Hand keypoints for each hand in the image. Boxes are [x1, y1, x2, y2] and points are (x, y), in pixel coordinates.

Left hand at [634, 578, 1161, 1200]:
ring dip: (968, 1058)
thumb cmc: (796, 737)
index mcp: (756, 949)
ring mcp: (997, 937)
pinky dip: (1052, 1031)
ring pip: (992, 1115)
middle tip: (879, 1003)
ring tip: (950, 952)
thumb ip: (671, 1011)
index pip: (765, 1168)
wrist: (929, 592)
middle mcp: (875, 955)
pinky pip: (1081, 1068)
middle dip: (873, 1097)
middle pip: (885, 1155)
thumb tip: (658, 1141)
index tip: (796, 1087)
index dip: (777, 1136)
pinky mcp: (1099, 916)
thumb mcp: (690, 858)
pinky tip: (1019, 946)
..........
* [Work instructions]: Exact reproduction of the listing above is required.

* [Answer to the problem]:
Hand keypoints for each hand in the image. Boxes are [x1, y1, x2, y2] and points are (x, y), in pixel coordinates.

Left hand at [634, 578, 1161, 1200]:
ring dip: (968, 1058)
thumb cmc: (796, 737)
index mcp: (756, 949)
ring mcp: (997, 937)
pinky dip: (1052, 1031)
ring pip: (992, 1115)
middle tip: (879, 1003)
ring tip: (950, 952)
thumb ip: (671, 1011)
index pip: (765, 1168)
wrist: (929, 592)
middle mcp: (875, 955)
pinky pip: (1081, 1068)
middle dip: (873, 1097)
middle pip: (885, 1155)
thumb tip: (658, 1141)
index tip: (796, 1087)
index dip: (777, 1136)
pinky mcp: (1099, 916)
thumb mcp: (690, 858)
pinky tip: (1019, 946)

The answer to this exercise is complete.